How California's Major Air Polluters Get Away With It

East Bay Refineries Lead State In Air Violations, But Puny Fines Fail to Stop Repeat Offenders

SAN FRANCISCO -- Two years after an EPA investigation blasted California's air pollution enforcement as inadequate to stop big polluters, East Bay oil refineries continue to commit hundreds of violations of state and federal clean air laws and pay fines too small to deter repeat offenses, according to an Environmental Working Group analysis of federal and state data.

The EWG analysis, released today, also found a startling disparity between enforcement efforts in Northern and Southern California: Bay Area refineries committed eight times more violations than refineries in Los Angeles County, but the South Coast air quality district assessed average fines per violation that were 28 times higher than the Bay Area air district.

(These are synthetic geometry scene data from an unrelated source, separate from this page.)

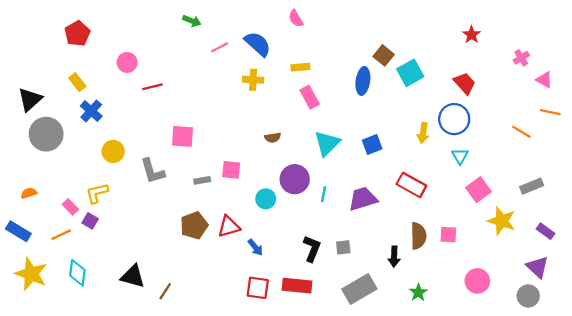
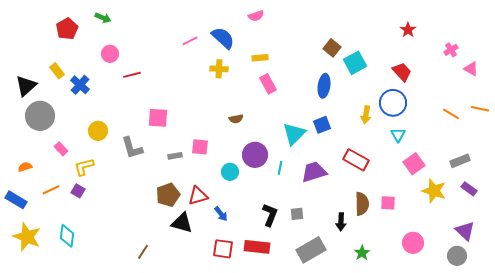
pink semicircle: (296, 18) -> (256, 16), turned -77
green arrow: (192, 21) -> (103, 18), moved
blue ellipse: (363, 81) -> (324, 86), moved
yellow rectangle: (77, 82) -> (57, 71), moved
blue cross: (91, 111) -> (80, 85), moved
orange line: (550, 112) -> (480, 109), moved
cyan triangle: (327, 143) -> (294, 134), moved
pink rectangle: (70, 207) -> (61, 149), moved
purple rectangle: (546, 231) -> (469, 189), moved
orange line: (61, 235) -> (51, 190), moved
black triangle: (133, 276) -> (182, 223), moved

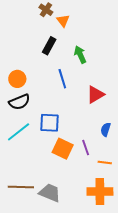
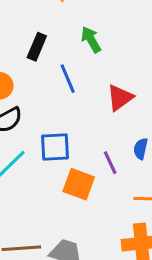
black rectangle: (49, 46) -> (37, 47), moved
purple line: (86, 148) -> (110, 163), moved

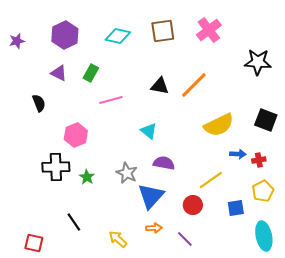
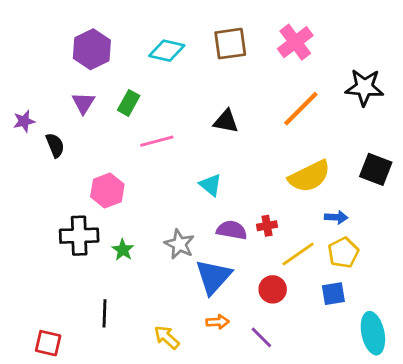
purple star: (17, 41) -> (24, 121), moved
purple triangle: (59, 73) -> (83, 103), turned 36
orange line: (194, 85) -> (301, 109), moved
red cross: (259, 160) -> (267, 226), moved
yellow pentagon: (263, 191) -> (343, 253), moved
black line: (74, 222) -> (105, 313), turned 36

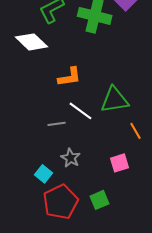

The six worst California offenders in a new EPA database that looks at air pollution by industrial sectors are refineries in Contra Costa or Solano county. Since 1996, these facilities committed 481 violations and resolved 380 for an average fine of $699. The three worst offenders, Shell and Tosco in Martinez and Exxon in Benicia, committed more violations than all other California companies in the database combined. (Table, p. 2.)

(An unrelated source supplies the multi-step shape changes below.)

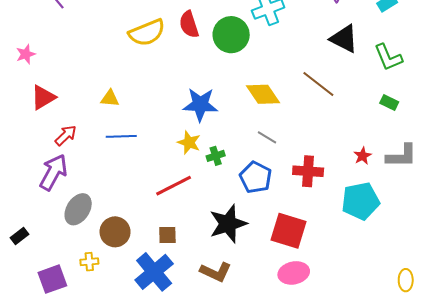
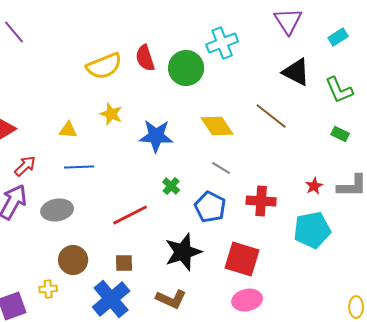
yellow star: (189, 143) -> (111, 114), moved
green cross: (216, 156) -> (171, 186), turned -30
gray ellipse: (78, 209) -> (57, 210), moved, turned 48

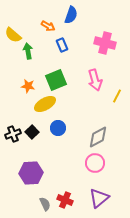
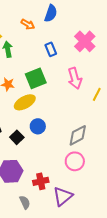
pink cross: (105, 43) -> (85, 41), turned 30
blue rectangle: (62, 45) -> (51, 49), moved
black square: (32, 132) -> (17, 137), moved
purple triangle: (99, 198) -> (63, 196), moved
red cross: (65, 200) -> (41, 181), moved, turned -35

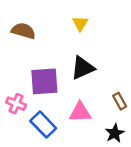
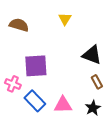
black triangle: (83, 68) -> (92, 55), moved, turned 45
pink triangle: (80, 112) -> (63, 105), moved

"If the typical Bay Area resident were assessed a smog-violation fine comparable to what Shell or Tosco get away with, it would be a tiny fraction of one cent," said Bill Walker, California director of EWG. "This double standard for polluters and the public isn't fair and it isn't working: Major polluters repeatedly violate the law, get slapped on the wrist with fines that are a ridiculously small fraction of their multibillion-dollar profits, and keep polluting."

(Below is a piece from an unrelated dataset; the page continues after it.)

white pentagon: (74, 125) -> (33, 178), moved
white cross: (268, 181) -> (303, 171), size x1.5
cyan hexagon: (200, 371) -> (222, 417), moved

The EWG report, Above the Law: How California's Major Air Polluters Get Away With It, is available online at https://www.ewg.org. Among its findings:

  • Tosco's refinery near Martinez, where a series of accidents since 1997 have killed five workers, committed 115 violations, tying it with Shell in Martinez for the worst offender in California.
  • Tosco's four California refineries represent 13 percent of the facilities surveyed, but committed 27 percent of the violations.
  • Statewide, the average fine paid per violation resolved was about $3,000, compared to average annual revenue for the facilities' corporate parents of $23 billion. The total of all fines paid by the five worst East Bay refineries -- about $252,000 -- was less than one percent of Tosco's daily revenue in 1998.